NEW YORK ( TheStreet) -- Stock futures pointed to a lower open Thursday despite better-than-expected initial jobless claims as investors feared that climbing oil prices could derail the economic recovery. Futures for the Dow Jones Industrial Average were down by 39 points, or 30 points below fair value, at 12,055. Futures for the S&P 500 were lower by 6 points, or 7 points below fair value, at 1,299, and Nasdaq futures were off by 10 points, or 17 points below fair value. Stocks saw a steep selloff for the second consecutive session on Wednesday. Crude oil prices briefly hit $100 a barrel as continued violence in Libya heightened concerns that turmoil would spread to major oil producers in the Middle East. Oil is trading above the $100 mark for the first time since 2008 as violence in the Libyan capital, Tripoli, creates concerns about continued oil production disruptions in the North African country.

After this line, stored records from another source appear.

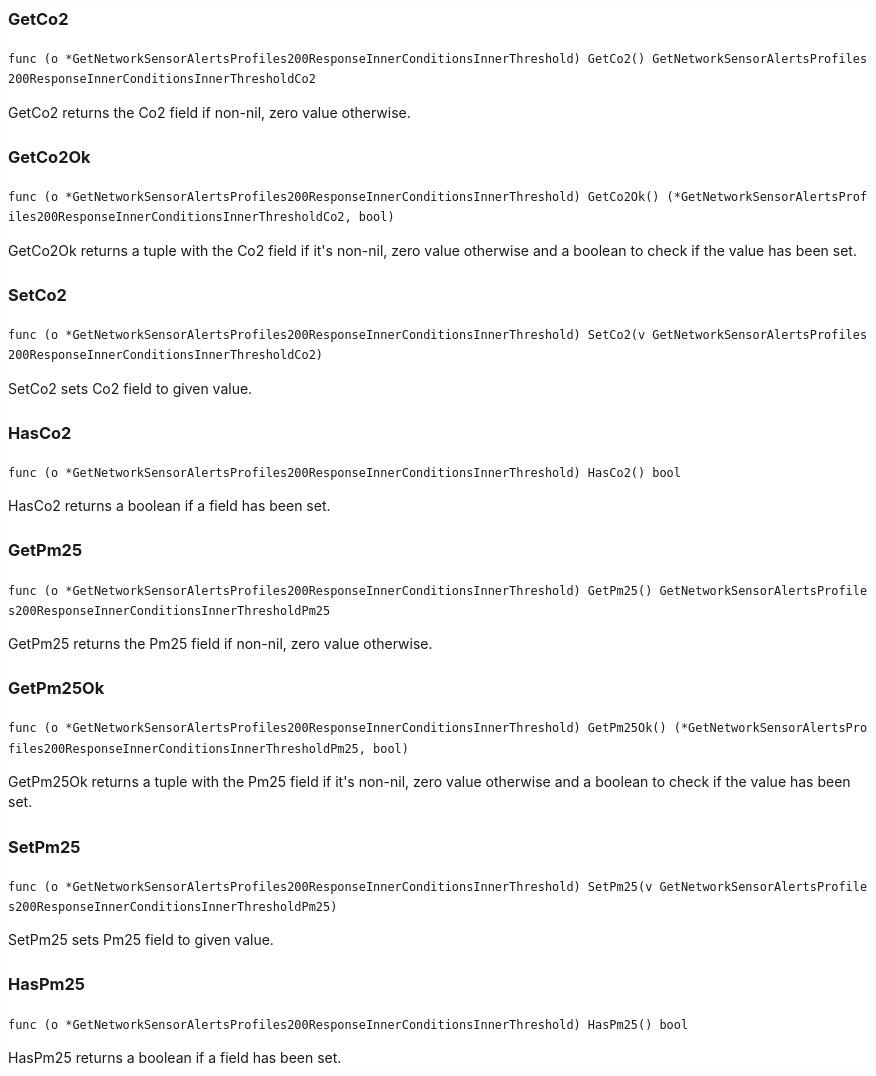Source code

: ### GetCo2

`func (o *GetNetworkSensorAlertsProfiles200ResponseInnerConditionsInnerThreshold) GetCo2() GetNetworkSensorAlertsProfiles200ResponseInnerConditionsInnerThresholdCo2`

GetCo2 returns the Co2 field if non-nil, zero value otherwise.

### GetCo2Ok

`func (o *GetNetworkSensorAlertsProfiles200ResponseInnerConditionsInnerThreshold) GetCo2Ok() (*GetNetworkSensorAlertsProfiles200ResponseInnerConditionsInnerThresholdCo2, bool)`

GetCo2Ok returns a tuple with the Co2 field if it's non-nil, zero value otherwise
and a boolean to check if the value has been set.

### SetCo2

`func (o *GetNetworkSensorAlertsProfiles200ResponseInnerConditionsInnerThreshold) SetCo2(v GetNetworkSensorAlertsProfiles200ResponseInnerConditionsInnerThresholdCo2)`

SetCo2 sets Co2 field to given value.

### HasCo2

`func (o *GetNetworkSensorAlertsProfiles200ResponseInnerConditionsInnerThreshold) HasCo2() bool`

HasCo2 returns a boolean if a field has been set.

### GetPm25

`func (o *GetNetworkSensorAlertsProfiles200ResponseInnerConditionsInnerThreshold) GetPm25() GetNetworkSensorAlertsProfiles200ResponseInnerConditionsInnerThresholdPm25`

GetPm25 returns the Pm25 field if non-nil, zero value otherwise.

### GetPm25Ok

`func (o *GetNetworkSensorAlertsProfiles200ResponseInnerConditionsInnerThreshold) GetPm25Ok() (*GetNetworkSensorAlertsProfiles200ResponseInnerConditionsInnerThresholdPm25, bool)`

GetPm25Ok returns a tuple with the Pm25 field if it's non-nil, zero value otherwise
and a boolean to check if the value has been set.

### SetPm25

`func (o *GetNetworkSensorAlertsProfiles200ResponseInnerConditionsInnerThreshold) SetPm25(v GetNetworkSensorAlertsProfiles200ResponseInnerConditionsInnerThresholdPm25)`

SetPm25 sets Pm25 field to given value.

### HasPm25

`func (o *GetNetworkSensorAlertsProfiles200ResponseInnerConditionsInnerThreshold) HasPm25() bool`

HasPm25 returns a boolean if a field has been set.
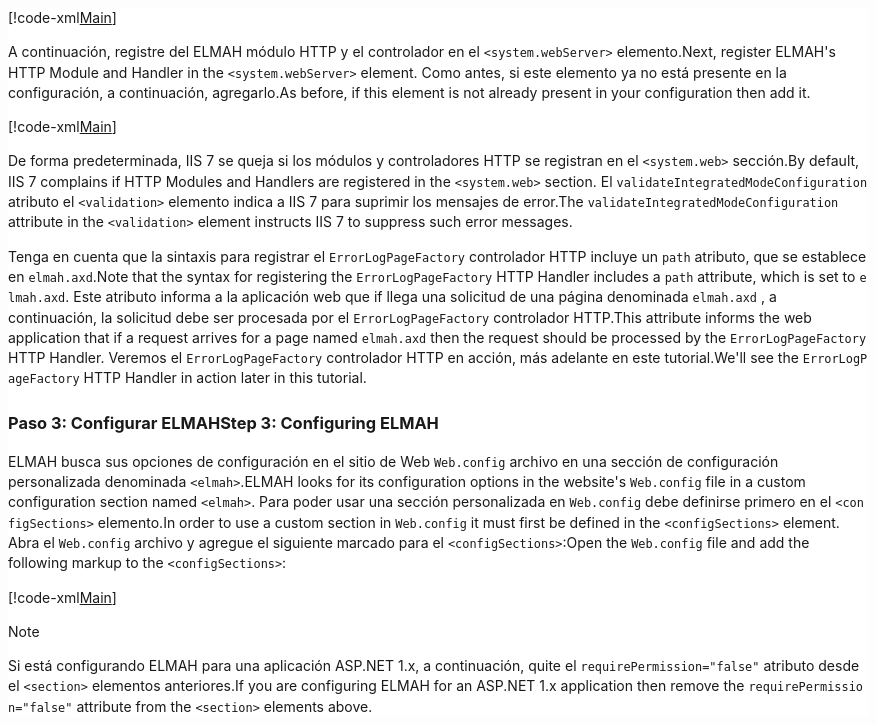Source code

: [!code-xml[Main](logging-error-details-with-elmah-vb/samples/sample1.xml)]

<span data-ttu-id="b1f58-175">A continuación, registre del ELMAH módulo HTTP y el controlador en el `<system.webServer>` elemento.</span><span class="sxs-lookup"><span data-stu-id="b1f58-175">Next, register ELMAH's HTTP Module and Handler in the `<system.webServer>` element.</span></span> <span data-ttu-id="b1f58-176">Como antes, si este elemento ya no está presente en la configuración, a continuación, agregarlo.</span><span class="sxs-lookup"><span data-stu-id="b1f58-176">As before, if this element is not already present in your configuration then add it.</span></span>

[!code-xml[Main](logging-error-details-with-elmah-vb/samples/sample2.xml)]

<span data-ttu-id="b1f58-177">De forma predeterminada, IIS 7 se queja si los módulos y controladores HTTP se registran en el `<system.web>` sección.</span><span class="sxs-lookup"><span data-stu-id="b1f58-177">By default, IIS 7 complains if HTTP Modules and Handlers are registered in the `<system.web>` section.</span></span> <span data-ttu-id="b1f58-178">El `validateIntegratedModeConfiguration` atributo el `<validation>` elemento indica a IIS 7 para suprimir los mensajes de error.</span><span class="sxs-lookup"><span data-stu-id="b1f58-178">The `validateIntegratedModeConfiguration` attribute in the `<validation>` element instructs IIS 7 to suppress such error messages.</span></span>

<span data-ttu-id="b1f58-179">Tenga en cuenta que la sintaxis para registrar el `ErrorLogPageFactory` controlador HTTP incluye un `path` atributo, que se establece en `elmah.axd`.</span><span class="sxs-lookup"><span data-stu-id="b1f58-179">Note that the syntax for registering the `ErrorLogPageFactory` HTTP Handler includes a `path` attribute, which is set to `elmah.axd`.</span></span> <span data-ttu-id="b1f58-180">Este atributo informa a la aplicación web que if llega una solicitud de una página denominada `elmah.axd` , a continuación, la solicitud debe ser procesada por el `ErrorLogPageFactory` controlador HTTP.</span><span class="sxs-lookup"><span data-stu-id="b1f58-180">This attribute informs the web application that if a request arrives for a page named `elmah.axd` then the request should be processed by the `ErrorLogPageFactory` HTTP Handler.</span></span> <span data-ttu-id="b1f58-181">Veremos el `ErrorLogPageFactory` controlador HTTP en acción, más adelante en este tutorial.</span><span class="sxs-lookup"><span data-stu-id="b1f58-181">We'll see the `ErrorLogPageFactory` HTTP Handler in action later in this tutorial.</span></span>

### <a name="step-3-configuring-elmah"></a><span data-ttu-id="b1f58-182">Paso 3: Configurar ELMAH</span><span class="sxs-lookup"><span data-stu-id="b1f58-182">Step 3: Configuring ELMAH</span></span>

<span data-ttu-id="b1f58-183">ELMAH busca sus opciones de configuración en el sitio de Web `Web.config` archivo en una sección de configuración personalizada denominada `<elmah>`.</span><span class="sxs-lookup"><span data-stu-id="b1f58-183">ELMAH looks for its configuration options in the website's `Web.config` file in a custom configuration section named `<elmah>`.</span></span> <span data-ttu-id="b1f58-184">Para poder usar una sección personalizada en `Web.config` debe definirse primero en el `<configSections>` elemento.</span><span class="sxs-lookup"><span data-stu-id="b1f58-184">In order to use a custom section in `Web.config` it must first be defined in the `<configSections>` element.</span></span> <span data-ttu-id="b1f58-185">Abra el `Web.config` archivo y agregue el siguiente marcado para el `<configSections>`:</span><span class="sxs-lookup"><span data-stu-id="b1f58-185">Open the `Web.config` file and add the following markup to the `<configSections>`:</span></span>

[!code-xml[Main](logging-error-details-with-elmah-vb/samples/sample3.xml)]

> [!NOTE]
> <span data-ttu-id="b1f58-186">Si está configurando ELMAH para una aplicación ASP.NET 1.x, a continuación, quite el `requirePermission="false"` atributo desde el `<section>` elementos anteriores.</span><span class="sxs-lookup"><span data-stu-id="b1f58-186">If you are configuring ELMAH for an ASP.NET 1.x application then remove the `requirePermission="false"` attribute from the `<section>` elements above.</span></span>
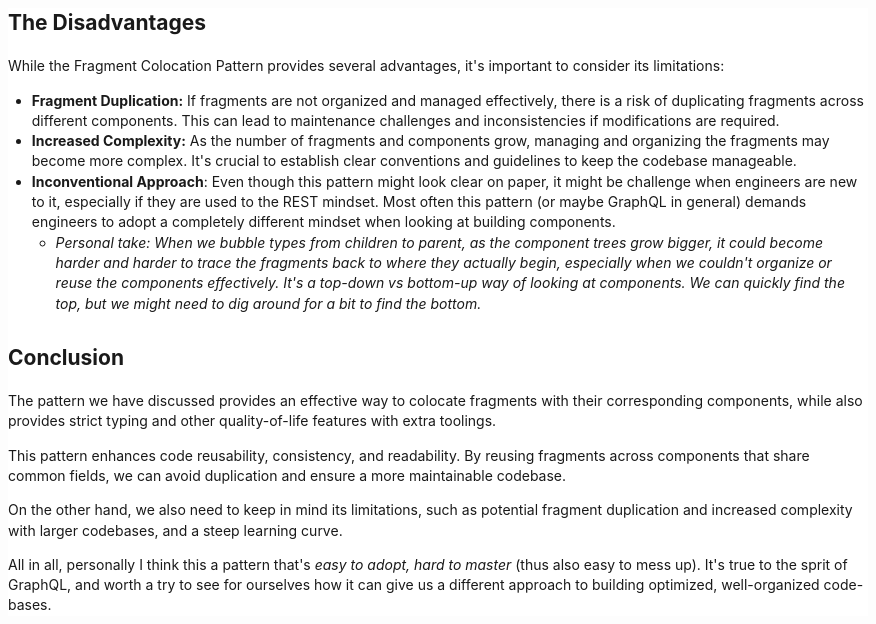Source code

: 
## The Disadvantages

While the Fragment Colocation Pattern provides several advantages, it's important to consider its limitations:

- **Fragment Duplication:** If fragments are not organized and managed effectively, there is a risk of duplicating fragments across different components. This can lead to maintenance challenges and inconsistencies if modifications are required.
- **Increased Complexity:** As the number of fragments and components grow, managing and organizing the fragments may become more complex. It's crucial to establish clear conventions and guidelines to keep the codebase manageable.
- **Inconventional Approach**: Even though this pattern might look clear on paper, it might be challenge when engineers are new to it, especially if they are used to the REST mindset. Most often this pattern (or maybe GraphQL in general) demands engineers to adopt a completely different mindset when looking at building components.
  - _Personal take:_ _When we bubble types from children to parent, as the component trees grow bigger, it could become harder and harder to trace the fragments back to where they actually begin, especially when we couldn't organize or reuse the components effectively. It's a top-down vs bottom-up way of looking at components. We can quickly find the top, but we might need to dig around for a bit to find the bottom._

## Conclusion

The pattern we have discussed provides an effective way to colocate fragments with their corresponding components, while also provides strict typing and other quality-of-life features with extra toolings.

This pattern enhances code reusability, consistency, and readability. By reusing fragments across components that share common fields, we can avoid duplication and ensure a more maintainable codebase.

On the other hand, we also need to keep in mind its limitations, such as potential fragment duplication and increased complexity with larger codebases, and a steep learning curve.

All in all, personally I think this a pattern that's _easy to adopt, hard to master_ (thus also easy to mess up). It's true to the sprit of GraphQL, and worth a try to see for ourselves how it can give us a different approach to building optimized, well-organized code-bases.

Libya has the most oil reserves in Africa and although it is only the world's 15th-largest exporter, investors are concerned that political unrest could spread to major oil producers , such as Iran or Saudi Arabia. Crude oil for April delivery was trading $2.29 higher at $100.39 a barrel. Hong Kong's Hang Seng lost 1.3% and Japan's Nikkei dropped 1.2%. London's FTSE was shedding 0.4% and the DAX in Frankfurt was off by 1.2%. Initial weekly jobless claims shed 22,000 to 391,000 in the week ended Feb. 19, beating expectations that the level would remain unchanged at 410,000, according to Briefing.com.
The Department of Commerce said durable goods orders rose 2.7% in January, meeting expectations, after slipping 0.4% in December. Excluding transportation, orders fell 3.6%, which was much lower than the 0.6% uptick that economists had projected, according to Briefing.com. In December, orders, excluding transportation, rose by 3%. Shares of Priceline.com ( PCLN) were trading 6.4% higher at $453.21 ahead of Thursday's opening bell after the
online travel company reported better-than-expected earnings on stronger bookings late Wednesday.